NSJ: Do you feel lucky — people would kill for this?
LM: Yes. And it’s not hard, because I love it — the creative side, the design, the collabs. When someone DMs me “I’m going to a wedding,” I’ll spend hours hunting for the right thing — that’s the part I love. People say it’s so stressful, and sure, there are aspects. But I don’t think they’ve worked a real job. A real job is stressful and boring and badly paid. This is a bit glamorous.
NSJ: What does a typical day look like?
LM: Pot of tea, read through all the emails. Meetings about collaborations, I have partnerships with Starling Jewelry, Cadence, Ely Ely, and Mister B. who I created a collection for. A walk in the woods with my dog for some me-time. Editing. Dealing with the gifting — the endless boxes. If I’m away three days, there’s a pile in the foyer. And now writing my Substack, which adds another layer, because getting dressed only gives your brain so much to chew on.
NSJ: OMG — you must get sent so much amazing stuff?
LM: I give so much away — there’s a local consignment shop. Influencers get all this product, people want those exact pieces once they’re sold out, but the influencer can’t resell because the brand doesn’t want them to. There’s demand and supply, and the two never meet. Someone should build a store-and-charity model around it. As for shopping myself, I don’t do it much anymore, except for shoes and maybe bags. A great vintage bag, especially.
NSJ: How would you describe ‘Brand Larissa Mills’?
LM: It’s the outfits, obviously — outfit of the day. And it’s the mother-daughter relationship, because that’s how it started. People still come up to me and say, “You’re the one who does the outfits with your daughter.” That’s the association. And honestly, my third pillar is that I’m a reluctant, accidental influencer. That’s the through-line. I’m not very techie. Instagram’s my main audience. I barely touch TikTok — honestly, I’d scroll for two hours and feel like I’d wasted my life.

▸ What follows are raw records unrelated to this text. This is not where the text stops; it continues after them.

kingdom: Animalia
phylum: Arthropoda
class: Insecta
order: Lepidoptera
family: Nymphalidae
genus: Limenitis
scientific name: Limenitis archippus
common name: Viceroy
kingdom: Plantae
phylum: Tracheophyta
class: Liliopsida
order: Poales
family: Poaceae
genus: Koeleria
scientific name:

NSJ: How do you approach creating outfits on and offline?
LM: Often it starts with gifting — a piece I chose from a lookbook arrives, it’s the shiny new toy, and I build around it. Then I think: where am I going, what’s on this week? Someone once said, “But you’re in Boston, does anything happen?” I don’t care. I’ll wear the most “ridiculous” thing for a small beach town north of Boston — exactly what I’d wear in New York.

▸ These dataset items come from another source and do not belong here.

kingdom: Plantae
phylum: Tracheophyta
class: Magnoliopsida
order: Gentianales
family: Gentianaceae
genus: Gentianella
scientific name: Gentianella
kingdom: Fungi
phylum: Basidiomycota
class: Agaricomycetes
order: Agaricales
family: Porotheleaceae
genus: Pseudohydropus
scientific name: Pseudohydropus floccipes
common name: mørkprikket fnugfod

NSJ: You’re always flying off somewhere fabulous?
LM: I’m away roughly once a month. What I love most about the trips isn’t meeting other influencers, it’s meeting the teams — the branding, marketing, the people behind the products. Hearing it straight from them.
NSJ: Favorite trip?
LM: Hard to pick. Oak Essentials did a beautiful one in Utah, really well done. I was just in Palm Beach with Yise Beauty; that team is incredible. Creed did a phenomenal one in London. Most recently, I was on a press trip with Marea in Nantucket; so fun.
NSJ: Is it true you’re also a makeup artist?
LM: That was accidental also. People used to say to me, “I love how you do your makeup, can you do it for me?” A hairstylist once had me do makeup for the lead singer of The Cranberries. I was the girl doing everyone’s face at prom. I was an art minor, I love color, I’m tactile. I have to actually try skincare, and if it doesn’t work for me I won’t post it. I don’t see how you can credibly use ten different products at once. I am a fan of Yise Beauty and Laura Mercier.
NSJ: What do you think this all looks like in five years?
LM: I don’t know. I took up embroidery, which I love. I have five cats. I don’t have a plan — I’ve never really had one. It’s building the plane while flying it.